If this was the town park it was pretty pathetic; no shade, grass or trees. Not even a bench to sit on. The stickered weeds growing through cracks in the concrete were the only flora in the area. Maybe when you were surrounded by trees and forest you craved something concrete.
He smiled. He’d have to share that one with the guys.
Across from the square was a small church in great need of some paint. Homes made of brick and cement ran alongside the square to the left, all standing, unlike the thin metal huts they had seen collapsed near the field. Someone had music playing at an absurd decibel level, the heavy beat of house music only abetting his headache.
So this is Venezuela, he thought, waving off a drunk man whose eyes were pink instead of white. The man staggered down the remaining step and trailed away. What the hell were we thinking?
Kenny came back from a small bodega, a tiny store operating out of the front window of someone’s house, with three ice cold beers. He was an ugly dude, six-foot-two with long curly brown hair that hung to his neck and a belly that would have looked seven months pregnant on a woman.
Grey was one of the few people who knew Kenny still lived at his mother’s, though of course he chalked it up to “caring” for her. As if he was doing more than just living off her dime. In his grey-green plaid button up and aqua denim shorts, Grey wouldn’t have been surprised if Kenny’s mother still dressed him.
“You’re a godsend,” Malcolm said, grabbing a mud-colored glass bottle and pressing it against his forehead. “Seriously how can it be this hot at night?”

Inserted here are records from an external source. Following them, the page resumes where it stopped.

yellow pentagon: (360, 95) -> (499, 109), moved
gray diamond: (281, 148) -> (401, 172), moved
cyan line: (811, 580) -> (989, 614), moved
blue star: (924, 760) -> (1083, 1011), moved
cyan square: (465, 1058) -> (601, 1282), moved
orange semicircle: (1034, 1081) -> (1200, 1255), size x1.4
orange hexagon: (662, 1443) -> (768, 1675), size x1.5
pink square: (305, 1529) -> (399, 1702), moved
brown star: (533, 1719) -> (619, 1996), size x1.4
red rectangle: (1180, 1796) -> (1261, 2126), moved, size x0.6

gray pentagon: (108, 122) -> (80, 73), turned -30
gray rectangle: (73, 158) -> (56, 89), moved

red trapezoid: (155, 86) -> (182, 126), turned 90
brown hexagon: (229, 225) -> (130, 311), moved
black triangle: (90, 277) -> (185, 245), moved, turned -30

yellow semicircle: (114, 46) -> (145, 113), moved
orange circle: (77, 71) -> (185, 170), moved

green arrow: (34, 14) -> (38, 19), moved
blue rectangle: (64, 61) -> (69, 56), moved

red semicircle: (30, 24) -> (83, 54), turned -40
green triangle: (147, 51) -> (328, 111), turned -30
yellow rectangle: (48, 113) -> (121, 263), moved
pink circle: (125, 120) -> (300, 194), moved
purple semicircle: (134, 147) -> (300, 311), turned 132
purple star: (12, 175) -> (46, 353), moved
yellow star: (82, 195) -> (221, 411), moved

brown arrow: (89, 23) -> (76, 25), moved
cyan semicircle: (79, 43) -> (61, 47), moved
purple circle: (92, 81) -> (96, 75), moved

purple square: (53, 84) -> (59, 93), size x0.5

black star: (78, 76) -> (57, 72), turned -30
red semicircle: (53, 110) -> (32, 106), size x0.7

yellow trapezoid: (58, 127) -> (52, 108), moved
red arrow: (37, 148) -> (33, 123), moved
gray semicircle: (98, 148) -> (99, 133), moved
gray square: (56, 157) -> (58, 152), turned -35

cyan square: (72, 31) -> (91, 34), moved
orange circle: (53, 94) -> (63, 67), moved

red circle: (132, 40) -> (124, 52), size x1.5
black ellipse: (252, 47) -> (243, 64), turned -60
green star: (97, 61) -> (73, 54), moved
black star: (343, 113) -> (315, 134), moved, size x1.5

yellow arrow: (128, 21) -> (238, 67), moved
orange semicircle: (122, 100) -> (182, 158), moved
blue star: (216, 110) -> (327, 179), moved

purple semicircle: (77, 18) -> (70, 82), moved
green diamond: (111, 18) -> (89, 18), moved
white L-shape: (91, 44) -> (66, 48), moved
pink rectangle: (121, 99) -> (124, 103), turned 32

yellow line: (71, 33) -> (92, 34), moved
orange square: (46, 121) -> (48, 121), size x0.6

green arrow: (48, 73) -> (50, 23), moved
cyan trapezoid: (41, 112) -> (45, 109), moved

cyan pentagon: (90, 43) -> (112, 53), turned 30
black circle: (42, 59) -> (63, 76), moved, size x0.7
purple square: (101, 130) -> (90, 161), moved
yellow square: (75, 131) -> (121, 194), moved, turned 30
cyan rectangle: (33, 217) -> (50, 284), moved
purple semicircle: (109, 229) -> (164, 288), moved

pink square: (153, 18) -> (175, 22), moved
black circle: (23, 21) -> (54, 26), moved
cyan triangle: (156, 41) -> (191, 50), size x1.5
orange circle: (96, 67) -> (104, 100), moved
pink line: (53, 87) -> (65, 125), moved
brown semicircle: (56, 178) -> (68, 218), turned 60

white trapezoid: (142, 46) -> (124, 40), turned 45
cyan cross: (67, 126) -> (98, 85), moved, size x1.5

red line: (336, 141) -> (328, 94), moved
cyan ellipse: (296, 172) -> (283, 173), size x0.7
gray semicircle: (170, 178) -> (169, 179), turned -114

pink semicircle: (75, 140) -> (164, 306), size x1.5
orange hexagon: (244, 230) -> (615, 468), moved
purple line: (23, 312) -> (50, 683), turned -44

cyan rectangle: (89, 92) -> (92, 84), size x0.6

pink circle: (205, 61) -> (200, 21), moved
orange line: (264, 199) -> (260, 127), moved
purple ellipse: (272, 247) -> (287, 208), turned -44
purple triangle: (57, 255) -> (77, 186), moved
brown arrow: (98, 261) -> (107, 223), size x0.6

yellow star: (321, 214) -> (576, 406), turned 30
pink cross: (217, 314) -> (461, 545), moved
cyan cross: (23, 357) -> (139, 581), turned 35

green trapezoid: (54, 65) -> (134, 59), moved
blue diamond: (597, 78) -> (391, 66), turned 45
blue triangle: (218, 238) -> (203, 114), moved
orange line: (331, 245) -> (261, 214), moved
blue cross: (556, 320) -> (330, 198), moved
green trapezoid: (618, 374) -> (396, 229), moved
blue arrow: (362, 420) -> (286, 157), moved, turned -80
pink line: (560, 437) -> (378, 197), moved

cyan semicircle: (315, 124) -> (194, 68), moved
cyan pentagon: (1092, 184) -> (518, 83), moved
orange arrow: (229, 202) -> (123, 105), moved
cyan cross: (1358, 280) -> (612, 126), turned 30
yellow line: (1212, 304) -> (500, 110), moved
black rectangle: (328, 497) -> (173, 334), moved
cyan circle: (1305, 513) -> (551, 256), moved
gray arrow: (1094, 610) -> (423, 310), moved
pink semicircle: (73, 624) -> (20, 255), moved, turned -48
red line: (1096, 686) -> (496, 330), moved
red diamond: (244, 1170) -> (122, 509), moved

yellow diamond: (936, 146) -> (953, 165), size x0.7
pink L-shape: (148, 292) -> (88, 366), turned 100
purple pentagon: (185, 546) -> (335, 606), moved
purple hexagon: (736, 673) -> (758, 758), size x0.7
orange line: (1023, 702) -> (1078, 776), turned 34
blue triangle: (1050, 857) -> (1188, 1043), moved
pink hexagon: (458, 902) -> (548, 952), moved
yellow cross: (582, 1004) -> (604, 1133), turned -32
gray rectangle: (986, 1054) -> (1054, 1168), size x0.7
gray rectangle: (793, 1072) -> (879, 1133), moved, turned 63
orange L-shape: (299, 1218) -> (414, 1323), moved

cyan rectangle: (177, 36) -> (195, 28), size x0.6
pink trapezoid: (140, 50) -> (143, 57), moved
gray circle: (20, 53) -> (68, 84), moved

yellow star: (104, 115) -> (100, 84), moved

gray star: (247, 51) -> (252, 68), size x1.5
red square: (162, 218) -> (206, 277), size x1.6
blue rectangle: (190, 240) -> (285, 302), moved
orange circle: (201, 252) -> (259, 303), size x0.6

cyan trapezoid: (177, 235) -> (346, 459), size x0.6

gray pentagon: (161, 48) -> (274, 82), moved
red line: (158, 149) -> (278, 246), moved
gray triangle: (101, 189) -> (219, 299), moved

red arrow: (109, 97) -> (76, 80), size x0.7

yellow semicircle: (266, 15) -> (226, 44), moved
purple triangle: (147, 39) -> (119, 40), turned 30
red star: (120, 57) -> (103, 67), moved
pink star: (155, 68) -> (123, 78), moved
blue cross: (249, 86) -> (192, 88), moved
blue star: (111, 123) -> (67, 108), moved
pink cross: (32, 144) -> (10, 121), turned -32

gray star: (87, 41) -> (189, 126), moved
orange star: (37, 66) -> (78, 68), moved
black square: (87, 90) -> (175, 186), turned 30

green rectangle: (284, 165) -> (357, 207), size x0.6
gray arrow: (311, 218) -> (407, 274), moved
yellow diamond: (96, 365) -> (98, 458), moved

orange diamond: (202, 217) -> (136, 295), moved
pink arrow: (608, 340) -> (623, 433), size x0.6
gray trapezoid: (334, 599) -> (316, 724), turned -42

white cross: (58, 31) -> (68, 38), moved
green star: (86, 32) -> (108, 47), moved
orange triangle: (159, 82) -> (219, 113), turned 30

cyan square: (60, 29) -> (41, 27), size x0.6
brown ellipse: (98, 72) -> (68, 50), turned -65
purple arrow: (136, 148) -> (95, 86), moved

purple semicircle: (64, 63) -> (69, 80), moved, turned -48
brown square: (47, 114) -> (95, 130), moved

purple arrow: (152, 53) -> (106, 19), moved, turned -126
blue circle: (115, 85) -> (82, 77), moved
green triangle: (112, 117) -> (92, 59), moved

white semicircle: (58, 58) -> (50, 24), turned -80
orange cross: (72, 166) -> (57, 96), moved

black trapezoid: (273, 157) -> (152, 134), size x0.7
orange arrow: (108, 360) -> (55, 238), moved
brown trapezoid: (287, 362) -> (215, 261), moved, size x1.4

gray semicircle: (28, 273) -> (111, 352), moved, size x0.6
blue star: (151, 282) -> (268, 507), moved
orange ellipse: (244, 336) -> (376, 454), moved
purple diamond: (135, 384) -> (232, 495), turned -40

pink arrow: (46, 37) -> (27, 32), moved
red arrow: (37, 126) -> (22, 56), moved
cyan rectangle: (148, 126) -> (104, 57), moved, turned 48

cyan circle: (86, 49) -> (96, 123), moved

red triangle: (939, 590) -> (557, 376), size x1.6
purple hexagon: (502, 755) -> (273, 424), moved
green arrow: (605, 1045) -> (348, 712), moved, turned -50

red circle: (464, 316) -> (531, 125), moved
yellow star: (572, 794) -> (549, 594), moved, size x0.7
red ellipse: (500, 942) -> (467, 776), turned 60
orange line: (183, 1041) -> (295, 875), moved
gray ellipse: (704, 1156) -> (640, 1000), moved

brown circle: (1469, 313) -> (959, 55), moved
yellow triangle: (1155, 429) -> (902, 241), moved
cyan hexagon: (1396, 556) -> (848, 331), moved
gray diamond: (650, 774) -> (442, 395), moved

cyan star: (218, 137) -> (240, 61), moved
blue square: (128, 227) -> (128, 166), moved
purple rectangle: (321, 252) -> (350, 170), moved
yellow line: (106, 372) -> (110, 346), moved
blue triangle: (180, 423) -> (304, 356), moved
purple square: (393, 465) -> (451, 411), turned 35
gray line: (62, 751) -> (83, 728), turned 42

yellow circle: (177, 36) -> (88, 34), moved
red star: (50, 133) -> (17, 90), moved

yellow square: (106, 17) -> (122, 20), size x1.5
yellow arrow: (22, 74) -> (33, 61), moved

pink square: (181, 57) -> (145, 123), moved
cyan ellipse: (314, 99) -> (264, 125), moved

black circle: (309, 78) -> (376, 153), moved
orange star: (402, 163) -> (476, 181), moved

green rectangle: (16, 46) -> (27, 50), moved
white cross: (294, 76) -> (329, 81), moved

Malcolm was an intern, another Asian-American protégée that, by being brilliant, had become just like everyone else. A blurred face in a crowd. And so, to be different, he had rebelled, ditching his scholarship at Georgetown to pursue his dreams of being a filmmaker. What the kid had yet to figure out was that he had only traded one insecure crowd for another. His face was destined to remain blurred.